Going back to the WACC equation from earlier, the cost of debt is multiplied by one minus the tax rate, giving companies a tax deduction on debt interest payments. So the real cost of debt is lower than what is shown on the slide. Don’t worry about how low it is, just know this: According to the WACC calculation, the real cost of debt is the return seen above multiplied by a number less than 1. So, at the highest level, the pre-tax cost of Salesforce based on notes maturing in 2066 is about 6.7%, and the after-tax cost of debt is somewhere below that – it could be closer to about 5.3% assuming a 22% corporate tax rate.
cost of equity
Now that we know how much the most expensive part of this debt increase will cost Salesforce, let’s figure out what the cost of equity is. To do this, the capital asset pricing model (CAPM) is used. Here is the calculation:
Shred:
- R.F. = Risk-free rate — a frequently used indicator is the 10-year Treasury yield
- β = Beta — a measure of systemic risk is a stock’s volatility versus an index
- rm = Expected market return (rm – R.F. is the calculation of the market risk premium)
There is an equation to find beta; however, most data providers already have this feature. Instead of calculating Salesforce’s beta input ourselves, we got it from FactSet. So, with Salesforce’s three-year beta of 1.21, a 10-year Treasury yield of 4.24% (as of this writing), and a conservative expectation market return of 8%, Salesforce’s cost of equity is around 9.27%. Since the cost of equity is much higher than the cost of debt, replacing equity with debt reduces Salesforce’s weighted average cost of capital.
In conclusion
It’s understandable to question Salesforce’s debt-driven share buyback because it adds new financial liabilities at a time when the stock says its long-term prospects are in trouble due to AI. But from a management perspective that is clearly not concerned with long-term fundamentals, improving the company’s capital structure by lowering the overall cost of capital is a smart move. Not only does a lower WACC help increase present value by lowering the discount rate in Wall Street’s financial models, it can also open up more investment opportunities because the barrier to achieving positive returns is lower.
The move may make sense, but only time will tell whether it is wise or not. Salesforce is changing its balance sheet option for a lower number of shares, which increases earnings per share. However, this strategy also causes S&P Global’s credit rating to drop due to increased leverage on the balance sheet. This means future debt will be serviced at a higher cost.

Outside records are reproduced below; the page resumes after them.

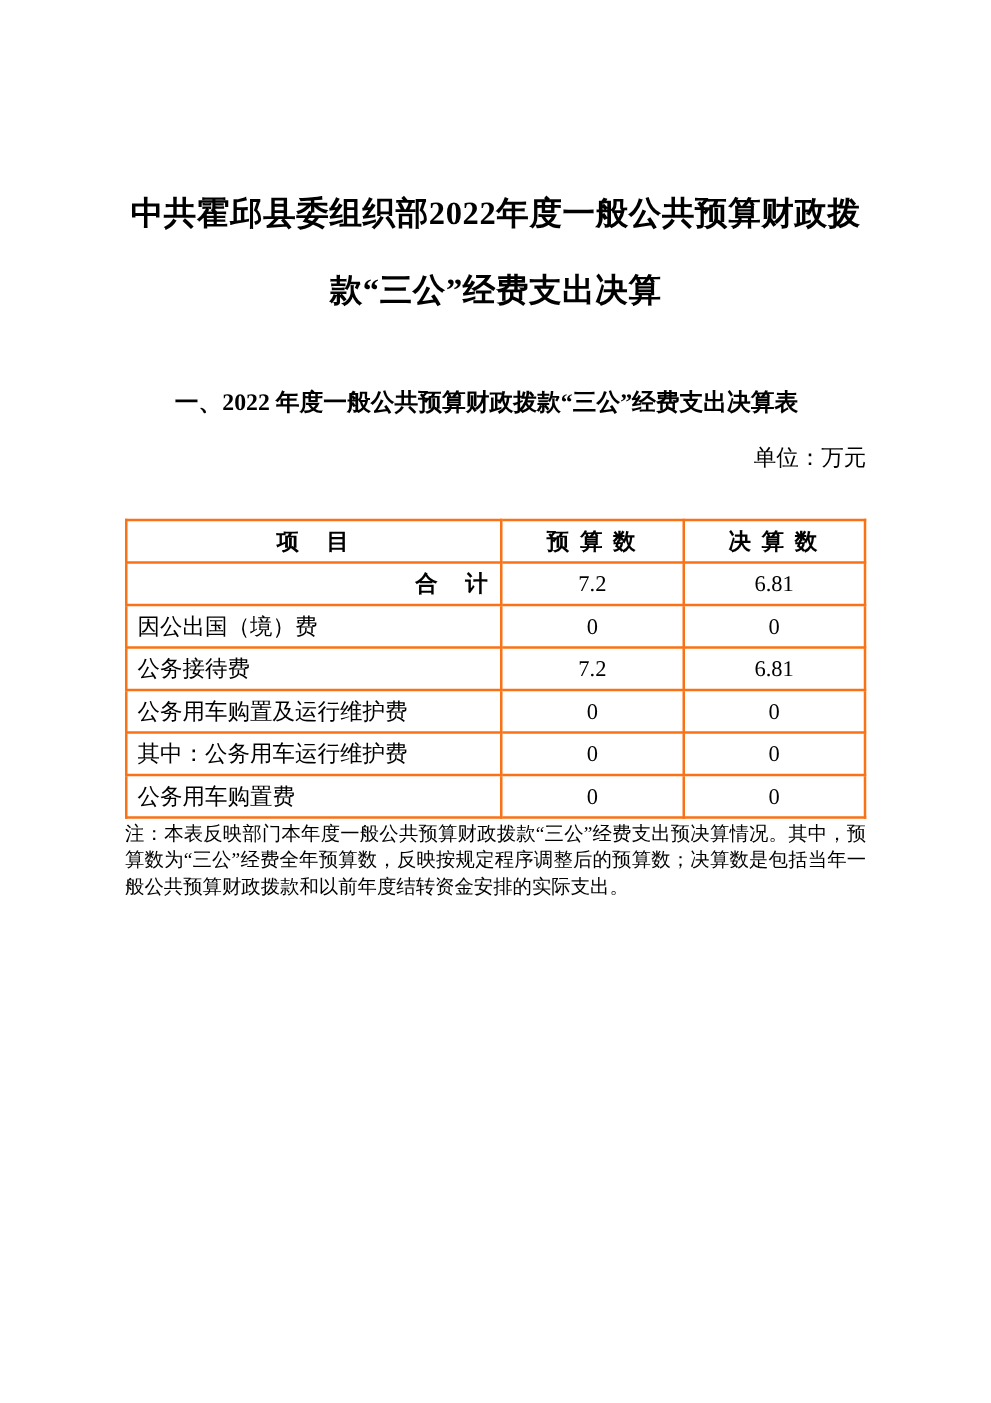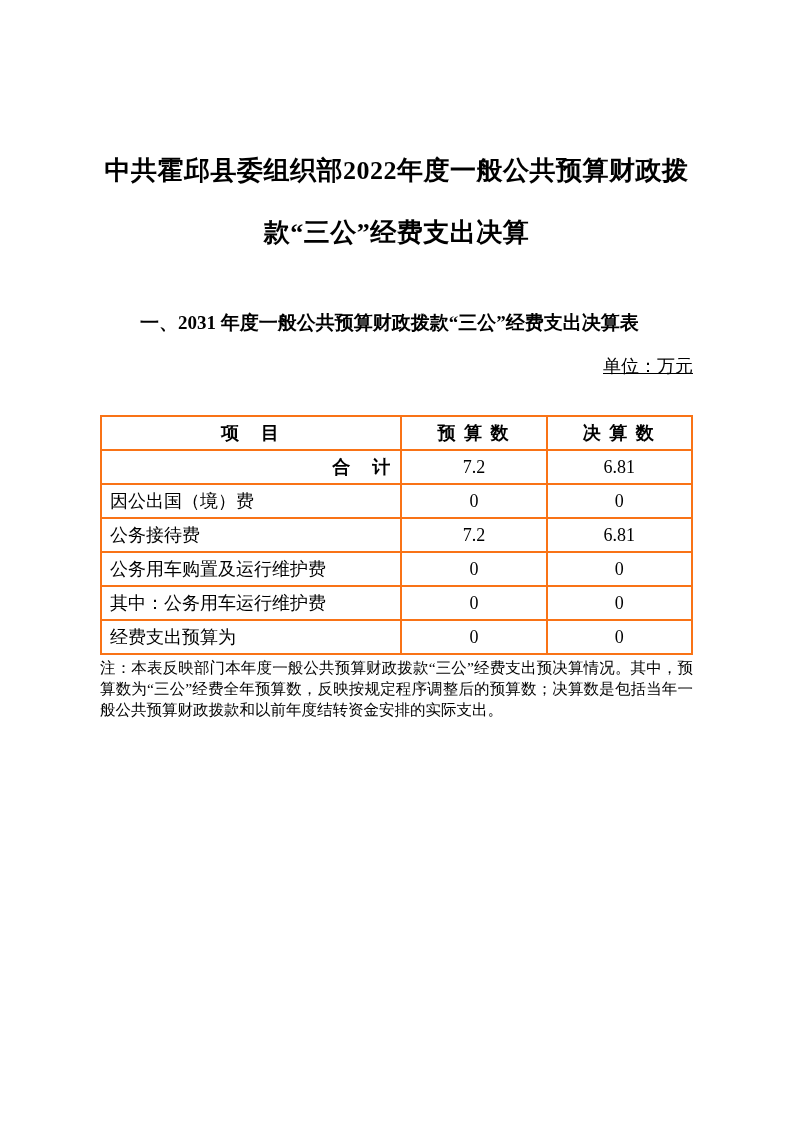--- a/index.html
+++ b/index.html
@@ -53,7 +53,7 @@
 
   <h1 class="doc-title">中共霍邱县委组织部2022年度一般公共预算财政拨款“三公”经费支出决算</h1>
 
-  <p class="sec-heading">一、2031 年度一般公共预算财政拨款“三公”经费支出决算表</p>
+  <p class="sec-heading">一、2022 年度一般公共预算财政拨款“三公”经费支出决算表</p>
 
   <p class="unit-line">单位：万元</p>
 

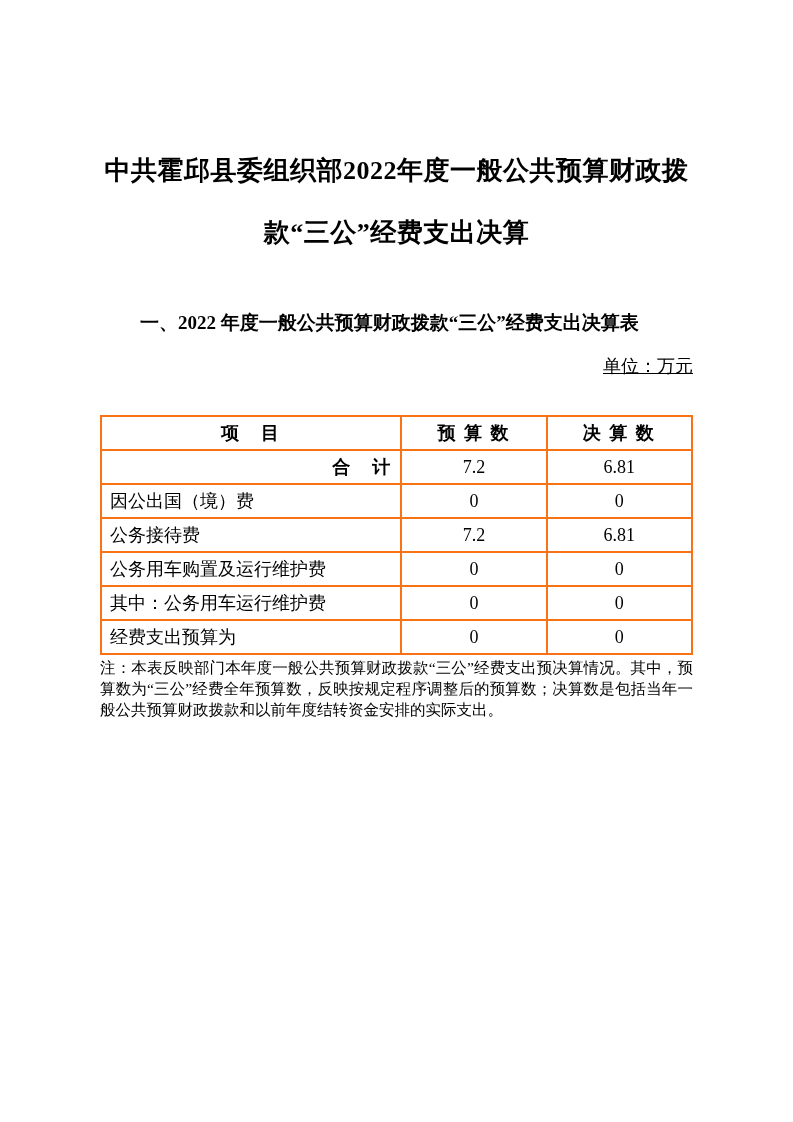--- a/index.html
+++ b/index.html
@@ -18,7 +18,7 @@
     text-indent:2.1em;margin:0;text-align:justify;
   }
   .unit-line{
-    font-size:18px;text-align:right;margin:6px 0 34px 0;line-height:1.6;text-decoration:underline;
+    font-size:18px;text-align:right;margin:6px 0 34px 0;line-height:1.6;
   }
   table.budget-table{
     width:100%;border-collapse:collapse;table-layout:fixed;

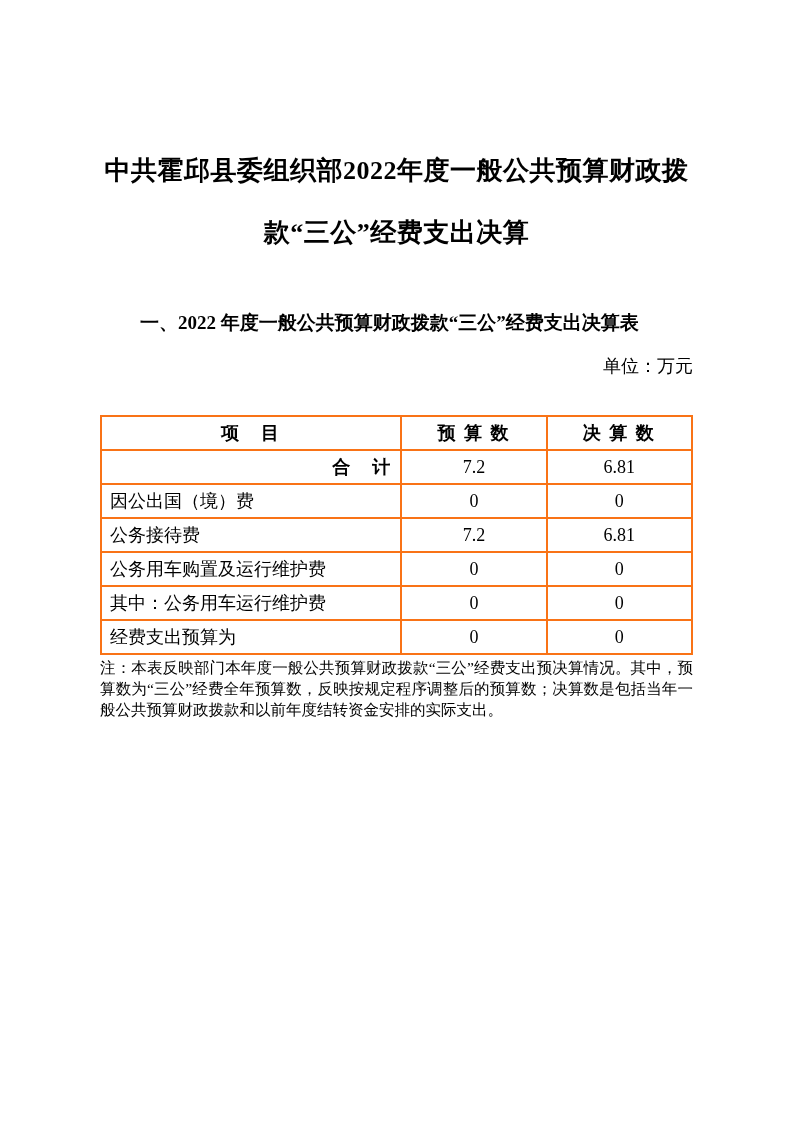--- a/index.html
+++ b/index.html
@@ -92,7 +92,7 @@
         <td class="num">0</td>
       </tr>
       <tr>
-        <td class="label indent-2">经费支出预算为</td>
+        <td class="label indent-2">公务用车购置费</td>
         <td class="num">0</td>
         <td class="num">0</td>
       </tr>

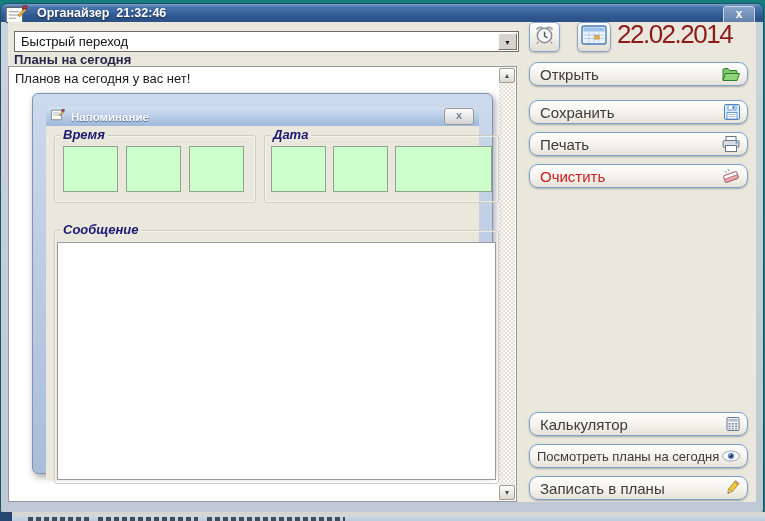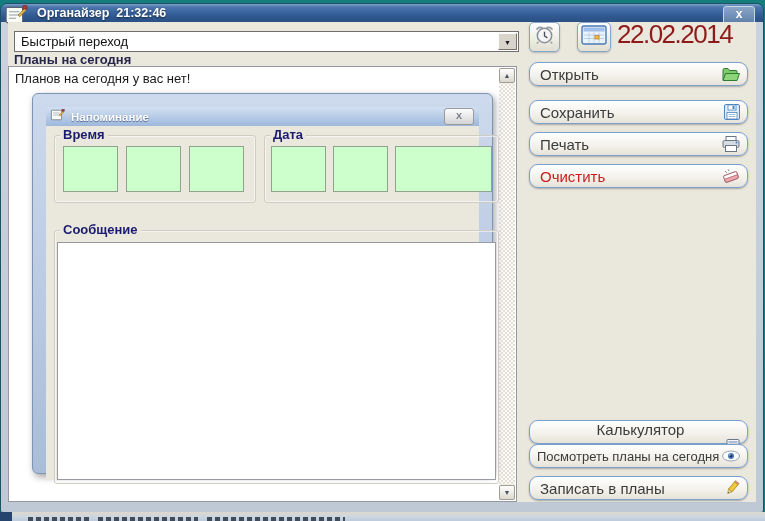--- a/index.html
+++ b/index.html
@@ -61,7 +61,7 @@
   .dlg-close{position:absolute;right:5px;top:1px;width:28px;height:15px;border-radius:3px;
       background:linear-gradient(180deg,#fdfdfd,#d3d3d3);border:1px solid #9a9a9a;
       color:#6e7a86;font-weight:bold;font-size:9px;line-height:14px;text-align:center;}
-  .dlg-body{position:relative;height:354px;background:#eae7dd;}
+  .dlg-body{position:relative;height:354px;background:#eae7dd;font-style:italic;}
   .gbox{position:absolute;border:1px solid #d0ccc0;border-radius:3px;
       box-shadow:inset 0 0 0 1px rgba(255,255,255,.55);}
   .gb-label{position:absolute;top:-9px;left:5px;background:#eae7dd;padding:0 3px;

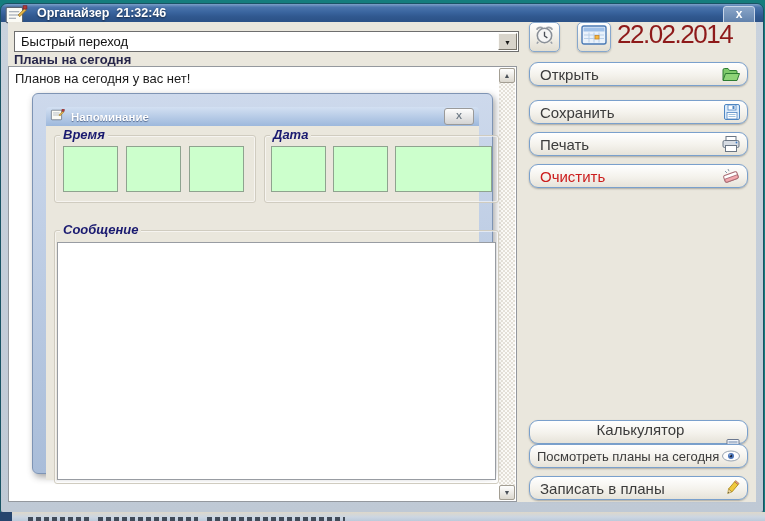--- a/index.html
+++ b/index.html
@@ -240,7 +240,7 @@
       </span>
     </div>
 
-    <div class="act" style="top:398px;flex-direction:column;">
+    <div class="act" style="top:390px;">
       <span class="lbl">Калькулятор</span>
       <span class="ic">
         <svg width="16" height="16" viewBox="0 0 16 16">

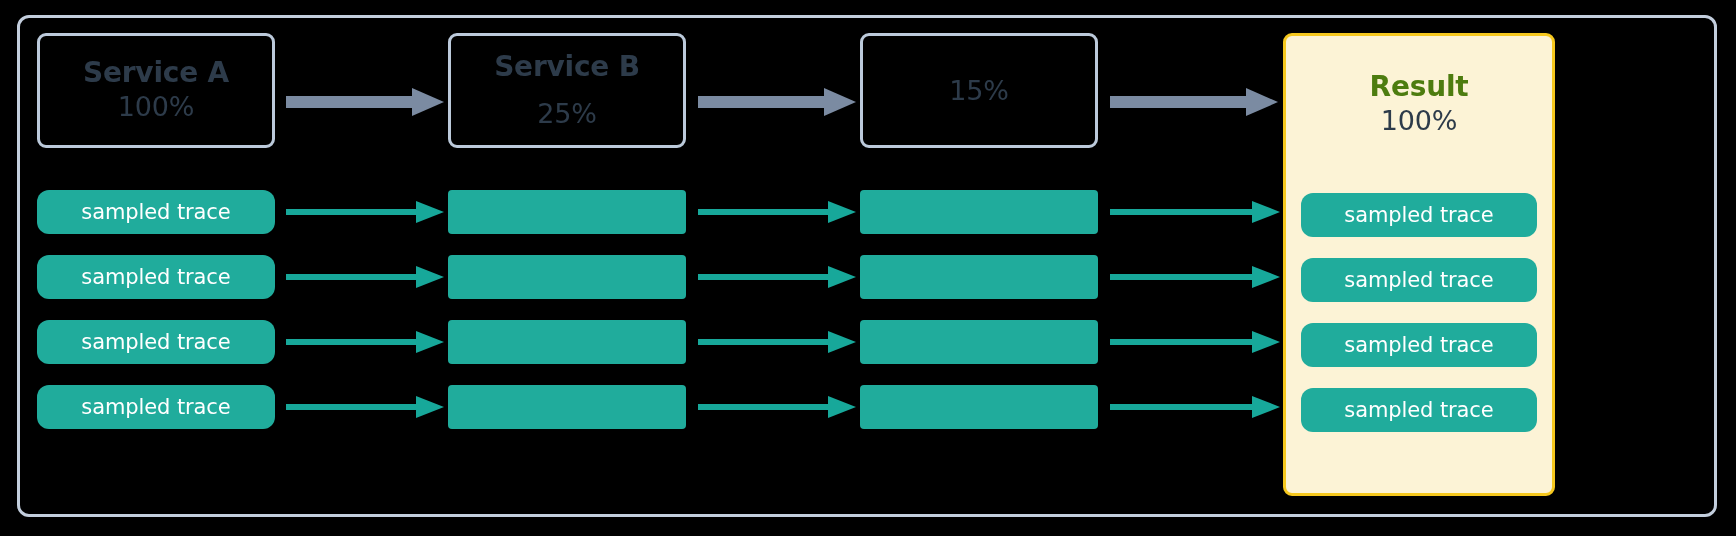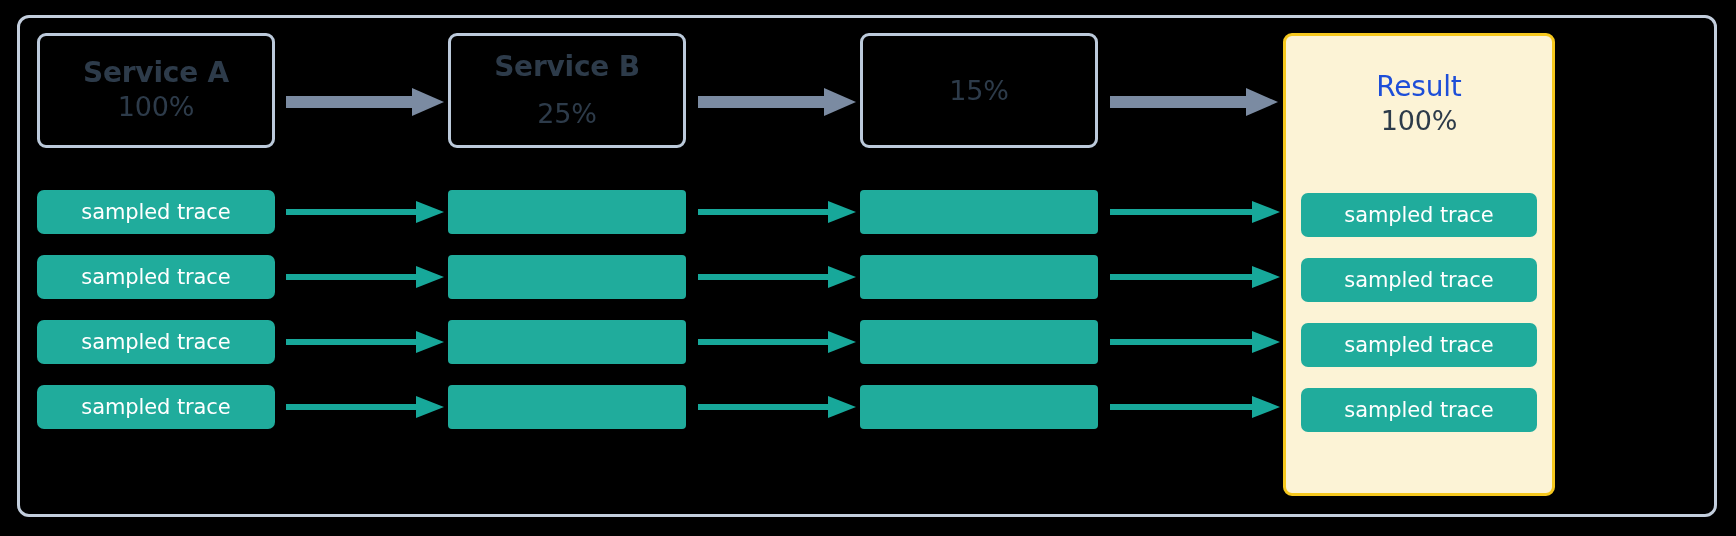--- a/index.html
+++ b/index.html
@@ -87,8 +87,8 @@
   }
   .result-name {
     font-size: 28px;
-    font-weight: 400;
-    color: #1d4ed8;
+    font-weight: 700;
+    color: #4d7c0f;
     line-height: 1.18;
     letter-spacing: -0.2px;
   }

It all depends on whether Salesforce can pay off the debt, which probably depends on who is right in the AI debate. If Salesforce is indeed replaced by other Claude-like names (we don’t think that will be the case, but that’s clearly what the market fears), then debt will become harder to service, investors will be even more worried now that the balance sheet is rising and the stock is likely falling; which will result in all of this being not only a waste of money but also a financial backstop. On the other hand, if management is proven right and Salesforce grows and actually leverages AI, then this move will strengthen the company’s capital structure.
While a credit rating downgrade continues to cause problems, if all goes well, this situation can be reversed as management can repay the debt, deleverage the balance sheet and improve overall financial reliability. This move will also increase the reward if the bulls are proven right, by retiring the shares that this debt will buy back, ensuring that shareholders will all own slightly more in the company than they previously had.